Drones and associated workflows will eventually come as a complete package, as some do already, ensuring compliance with standards in manufacturing, pilot competency, safety and regulation, as well as approved methodologies for automated data collection and analysis.
Ongoing developments in regulation will ultimately ensure safety security and accountability. Advances in artificial intelligence and machine learning will allow automated approaches to analysing gigabytes of image data. This will be particularly useful in the infrastructure inspection market.
As the dots are joined over the coming years, drones are likely to be used for everyday tasks such as fertilising crops, monitoring traffic in urban areas, delivering packages to remote rural regions, or carrying out express deliveries in urban areas and emergency deliveries of medical packages, such as defibrillators or blood.

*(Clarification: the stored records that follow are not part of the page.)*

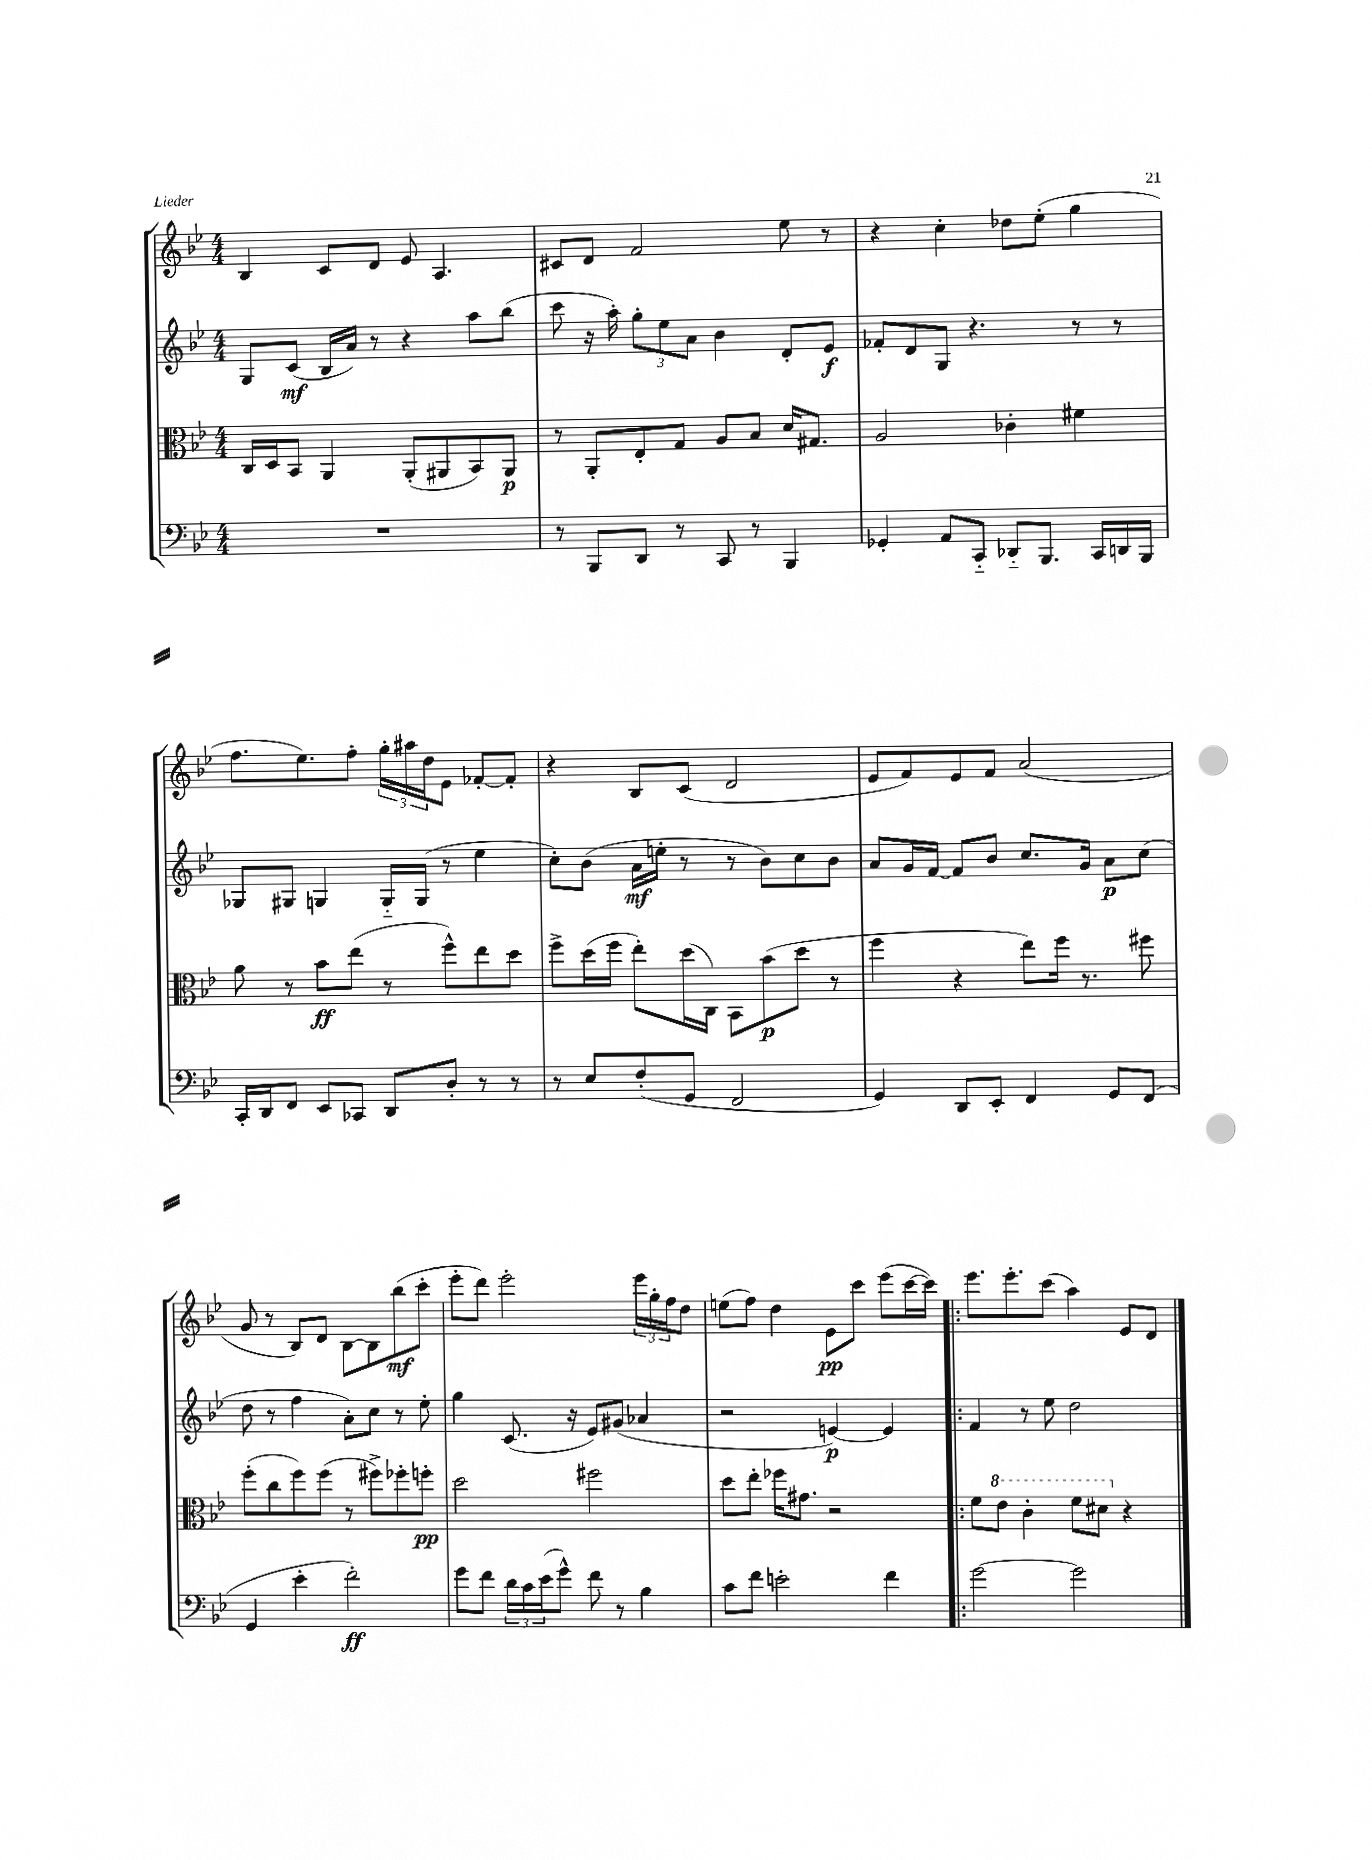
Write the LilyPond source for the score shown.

<<
\new StaffGroup <<
\new Staff = "s0" {
    \clef treble \key bes \major \numericTimeSignature \time 4/4
    bes4 c'8 d'8 ees'8 a4. |
    cis'8 d'8 f'2 ees''8 r8 |
    r4 c''4-. des''8 ees''8-.( g''4 |
    f''8. ees''8.) f''8-. \tuplet 3/2 { g''16-. ais''16 d''16 } ees'8 fes'8~-. fes'8-. |
    r4 bes8 c'8( d'2 |
    ees'8 f'8) ees'8 f'8 a'2( |
    g'8 r8 bes8) d'8 bes8~ bes8 bes''8\mf( c'''8-. |
    ees'''8-. d'''8) ees'''2-. \tuplet 3/2 { ees'''16 g''16-. f''16 } d''8 |
    e''8( f''8) d''4 ees'8\pp c'''8 ees'''8( c'''16~ c'''16) |
    \bar ".|:" ees'''8. ees'''8.-. c'''8( a''4) ees'8 d'8 \bar "|." |
}
\new Staff = "s1" {
    \clef treble \key bes \major \numericTimeSignature \time 4/4
    g8 c'8\mf( bes16 a'16) r8 r4 a''8 bes''8( |
    c'''8 r16 a''16-.) \tuplet 3/2 { g''8-. ees''8 a'8 } bes'4 d'8-. ees'8\f |
    fes'8-. d'8 g8 r4. r8 r8 |
    ges8 gis8 g4 g16-_ g16( r8 ees''4 |
    c''8-.) bes'8( a'16\mf e''16-. r8 r8 bes'8) c''8 bes'8 |
    a'8 g'16 f'16~ f'8 bes'8 c''8. g'16 a'8\p c''8( |
    d''8 r8 f''4 a'8-.) c''8 r8 ees''8-. |
    g''4 c'8.( r16 ees'8) gis'8( aes'4 |
    r2 e'4~\p) e'4 |
    \bar ".|:" f'4 r8 ees''8 d''2 \bar "|." |
}
\new Staff = "s2" {
    \clef alto \key bes \major \numericTimeSignature \time 4/4
    c16 d16 bes,8 a,4 a,8-.( ais,8 bes,8) ais,8\p |
    r8 a,8-. ees8-. g8 a8 bes8 d'16 gis8. |
    a2 ces'4-. fis'4 |
    a'8 r8 bes'8\ff ees''8( r8 f''8-^) ees''8 d''8 |
    f''8-> d''16( f''16 ees''8-.) d''16( c16) bes,8 bes'8\p( d''8 r8 |
    f''4 r4 ees''8) f''16 r8. fis''8 |
    f''8-.( c''8 f''8) f''8( r8 fis''8->) fes''8-. f''8-.\pp |
    d''2 fis''2 |
    d''8 ees''8-. fes''16 gis'8. r2 |
    \bar ".|:" f'8 \ottava #1 ees''8 c''4-. f''8 dis''8 \ottava #0 r4 \bar "|." |
}
\new Staff = "s3" {
    \clef bass \key bes \major \numericTimeSignature \time 4/4
    R1 |
    r8 bes,,8 d,8 r8 c,8 r8 bes,,4 |
    ges,4-. a,8 c,8-_ des,8-_ bes,,8. c,16 d,16 bes,,16 |
    c,16-. d,16 f,8 ees,8 ces,8 d,8 d8-. r8 r8 |
    r8 ees8 f8-.( g,8 f,2 |
    g,4) d,8 ees,8-. f,4 g,8 f,8( |
    g,4 ees'4-. f'2-.\ff) |
    g'8 f'8 \tuplet 3/2 { d'16 c'16 ees'16( } g'8-^) f'8 r8 bes4 |
    c'8 f'8 e'2-. f'4 |
    \bar ".|:" g'2~ g'2 \bar "|." |
}
>>
>>
\layout { \context { \Score \remove "Bar_number_engraver" } }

In the UK, NHS Highland is working with Highlands and Islands Enterprise and the University of the Highlands and Islands on a project that could see drones pick up and deliver items across its regions. In some areas, drones may be faster than current transport methods, and there is the added advantage of reduced carbon dioxide emissions in cities. Research is currently being carried out into using drones to take water samples from lakes and rivers and air samples from volcanoes, or to carry passengers, and into the development of drones with nozzles for 3D printing, among other potential uses.
If drones are to be integrated into society, though, we need to ensure their safety, reliability and accountability. The necessary systems are developing apace as technologies improve and regulation is being strengthened.